COSA SI CHIEDE =>
Di' se le affermazioni (a), (b) e (c) sono d'accordo con il testo selezionato, rispondendo sì o no e citando le parole del testo che lo decidono. (a) In "Saint Cloud" la chitarra si lancia in assoli quasi grunge. (b) Il voto finale dato a "Saint Cloud" è 7,5. (c) "Heavy Light" parla di nuovo di temi legati al #MeToo.

Questa svolta è benvenuta: le canzoni sono armoniose, l’album è coeso e ricorda a tratti Father John Misty (meno spavaldo però) e i Fleet Foxes (con minori armonie vocali). Sin dall’apertura serena di Oxbow e della successiva Can’t Do Much capiamo la novità presente nell’estetica di Waxahatchee: la chitarra non si lancia in assoli quasi grunge come in passato, la voce di Katie è raccolta e l’atmosfera è molto folk, come già accennato.
Anche le liriche contribuiscono al cambiamento: se ad esempio in “Out The Storm” la Crutchfield scavava intensamente nella propria psiche e sviscerava i propri sentimenti, in “Saint Cloud” c’è una serenità d’animo solo a tratti intervallata da liriche più introspettive, come “And when I turn back around, will you drain me back out?” (Fire) e “If we make pleasant conversation, I hope you can’t see what’s burning in me” (Arkadelphia).
In conclusione, “Saint Cloud” è un ottimo esempio di come un’artista lodata per l’energia dei suoi lavori di gioventù possa affrontare la transizione verso lidi differenti, meno rumorosi ma anche più stimolanti, senza perdere nulla in termini di abilità compositiva.
Voto finale: 7,5.
U.S. Girls, “Heavy Light”

Il nuovo disco di Meg Remy, l’artista dietro il progetto U.S. Girls, continua il percorso intrapreso con “In A Poem Unlimited” (2018), il lavoro della maturità, entrato agilmente nella lista dei migliori CD del 2018 di A-Rock peraltro. “Heavy Light” canta sempre di tematiche importanti, ma questa volta non legate al #MeToo, quanto piuttosto alla sorte del nostro pianeta e ai problemi dell’essere giovani visti da una persona ormai adulta.

DATI FORNITI =>
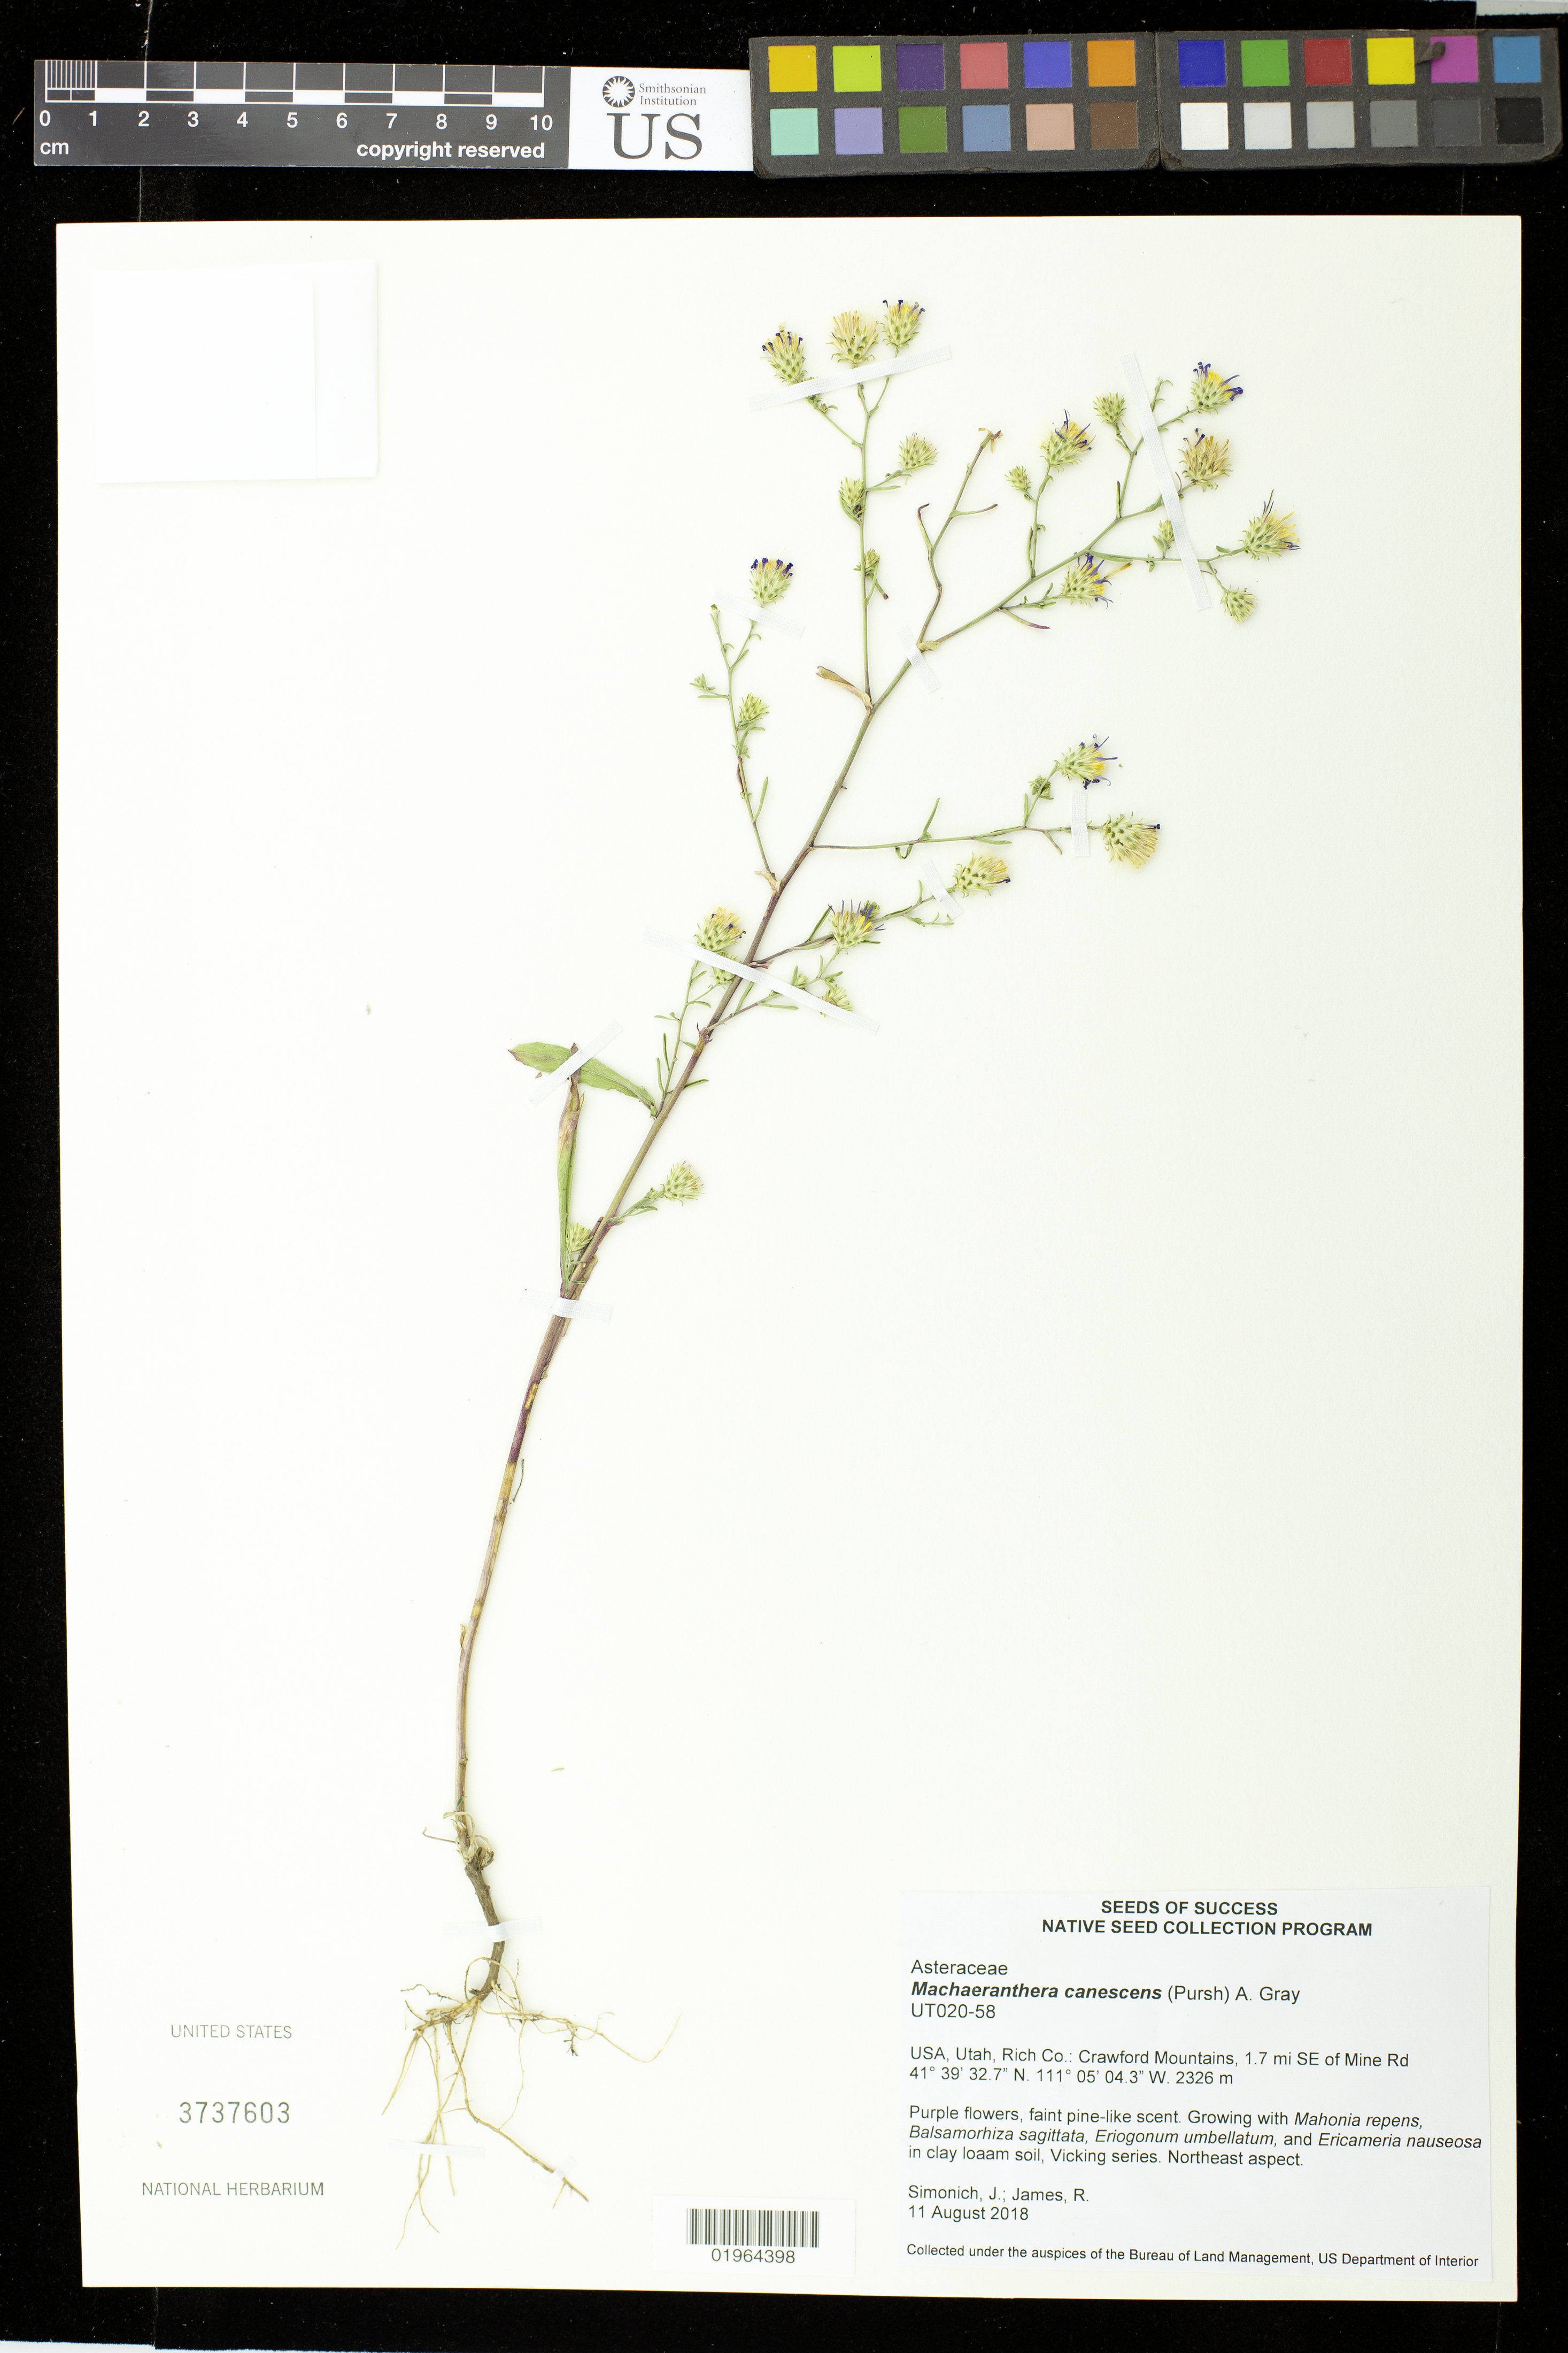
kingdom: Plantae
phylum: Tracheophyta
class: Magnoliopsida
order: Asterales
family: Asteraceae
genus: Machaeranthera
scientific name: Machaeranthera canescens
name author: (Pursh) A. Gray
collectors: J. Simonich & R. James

RISPOSTA AL COMPITO =>
(a) No: «la chitarra non si lancia in assoli quasi grunge come in passato».
(b) Sì: «Voto finale: 7,5.»
(c) No: «ma questa volta non legate al #MeToo».